Mutis
Hay curas que aman su oficio.
Estaba aún vestido de calle: pidió ir antes para poder organizar la escenografía de acuerdo al sentido de la ceremonia. Entre susurros, dije: «debe vivir bien». Porque las dimensiones de su vientre coincidían plenamente con las del mejor de los bon vivants.
Iba a convencerme de que eso era parte de una pura tradición de lo mejor del refranero español sometido a la observación incruenta de que el trabajo del sacerdote es media hora y con vino. Pero un segundo más de atención me llevó a tomar nota del remiendo de sus pantalones, justo en la parte baja que une la nalga con la pierna.
Funcionaban los remiendos como los viejos parches que ponían las madres en los jerseis de codos rozados hasta dejar ver la claridad de las camisas que cubrían. Y transformé, más aún reforzado por la vista de sus zapatos, la idea de estar frente a un gourmand con misal a la de un sujeto coherente con votos de pobreza, de modestia y de vida austera.

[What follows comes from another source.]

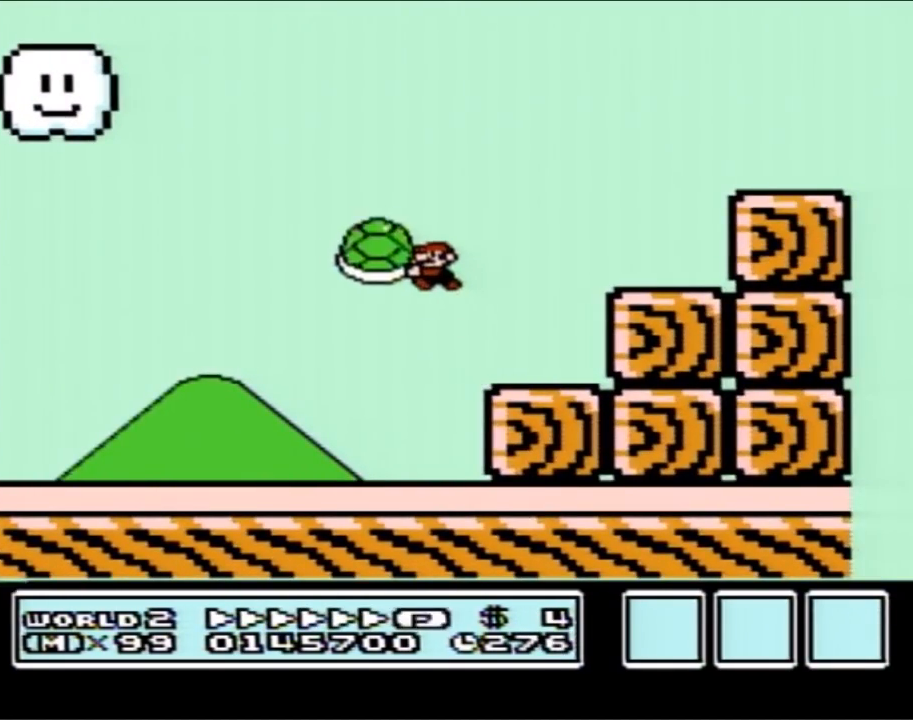
{"buttons": ["B", "DPAD_LEFT"], "events": [[150, "A", "up"]]}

Pero decíamos que era un cura que amaba el oficio: traía unas fotocopias perfectamente dobladas con unos textos pegados a unos dibujitos muy de hoja parroquial. Preguntó – y reaccionó de seguido como si fuéramos a hacerlo sin la aprobación del rebaño presente – si queríamos o íbamos a cantar: nadie dijo o se atrevió a decir que no. Acto seguido nos entrenó en la hoja y los cantos y marchó por el hábito.

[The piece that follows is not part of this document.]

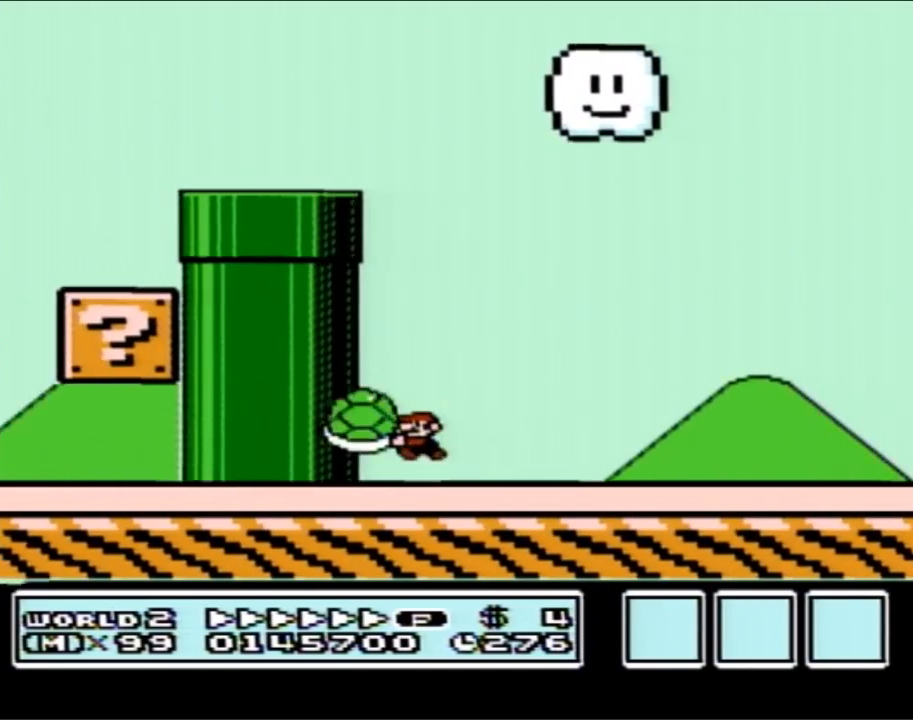
{"buttons": ["B", "DPAD_RIGHT"], "events": [[50, "DPAD_LEFT", "up"], [83, "DPAD_RIGHT", "down"], [367, "A", "up"]]}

Cantaba con pasión el cura. La bóveda de la pequeña iglesia era de una simplicidad y una serenidad restaurada poco imaginada: coincidía con la subida del nivel de equipamientos y rehabilitación de pueblos en los que no se descubrió el retrete en la casa hasta bien pasada la mitad del siglo XX. Albert Boadella advertía en alguna entrevista o libro que cayó en mis manos de la extraordinaria capacidad teatral de la Iglesia Católica. Este cura era la representación perfecta: una ceremonia con sentido y sin disimulos, el bello eco de la voz sacerdotal rebotando en paredes de varios siglos, frías y desnudas.
El libro que me acompaña en el viaje dice, casi sin venir a cuento, que «los recuerdos se fabrican a la medida de la historia, por eso siempre llueve en los funerales, para no envilecer la tristeza con la banalidad del sol». Después de todo, es lo que tiene el invierno. Los cipreses del camposanto sirvieron de guía a lo lejos para los retornados familiares de ciudad. Una nube de diez o doce paraguas, acompañados de unos cuantos valientes sin protección a la semilluvia que el viento inclinaba como flechas, escuchaban de nuevo al cura, con sus zapatos con más humedad de la deseable y su voz potente tratando de ser más fuerte que la brisa.
Se desplazaron dos inmensas lápidas de algún material noble y bien pulido de las que bien orgullosa estaba mi ancestro, que mal hubiera llevado saber que su cuñada compartía paz eterna con ella y su hermano, pues para eso no compró su tumba. Seguramente, ni con sus hijos, que olvidó el apellido del esposo para el nombre que explica quiénes habitan el sepulcro.
El enterrador, que tierra no movió, se cortó los dedos con las aristas de la losa. Un hilo de sangre se vertió, al mármol y a la tierra. Los hombres jóvenes acudieron a ayudar a restituir la piedra a su sitio y alguien limpió el reguero de plasma. Y por fin se hizo el silencio.
Se elevaron los rumores sobre qué correspondía en ese momento. Sobre todo, si al enterrador había que darle una propina. Instantes largos por el frío y el agua que caía. El encargado de estas labores ya había salido por la puerta del muro que envuelve el cementerio: se contó el chascarrillo de que la abuela dijo que compró esa tumba cerca de la verja para poder salir corriendo. Fuera, sonrió cubriéndose los dedos con algo parecido a una tela, y se negó a recibir cualquier dinero.
En otro tiempo, hubiéramos comido de la matanza de la casa. Ya nadie hace matanza. Nos sofisticamos tanto que se fabrican dos empanadas de hojaldre a toda velocidad y se come el embutido trabajado por un carnicero de confianza. No queda orujo del de antes. Pero alguien fabrica un licor de moras de las zarzas que rodean los caminos. Después de todo, como siempre.
Adiós. Adieu. Auf wiedersehen. Farewell.